Problem description.
Rewrite every line of text in the items below as a numbered list, skipping blank lines. Leave the pictures out of your answer.
Data supplied: Begin
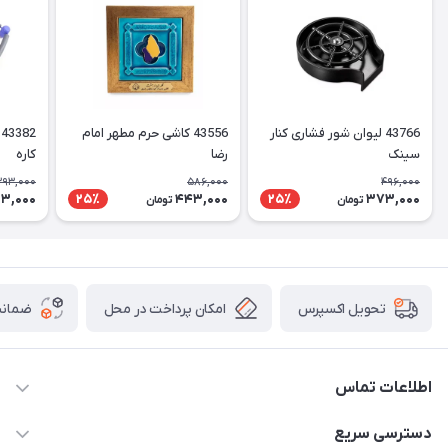
43766 لیوان شور فشاری کنار
43556 کاشی حرم مطهر امام
سینک
رضا
کاره
393,000
586,000
496,000
3,000
443,000
373,000
25٪
25٪
تومان
تومان
امکان پرداخت در محل
ضمانت
تحویل اکسپرس
اطلاعات تماس
05191001370
دسترسی سریع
Data supplied: End
Reply.
1. 43766 لیوان شور فشاری کنار
2. 43556 کاشی حرم مطهر امام
3. سینک
4. رضا
5. کاره
6. 393,000
7. 586,000
8. 496,000
9. 3,000
10. 443,000
11. 373,000
12. 25٪
13. 25٪
14. تومان
15. تومان
16. امکان پرداخت در محل
17. ضمانت
18. تحویل اکسپرس
19. اطلاعات تماس
20. 05191001370
21. دسترسی سریع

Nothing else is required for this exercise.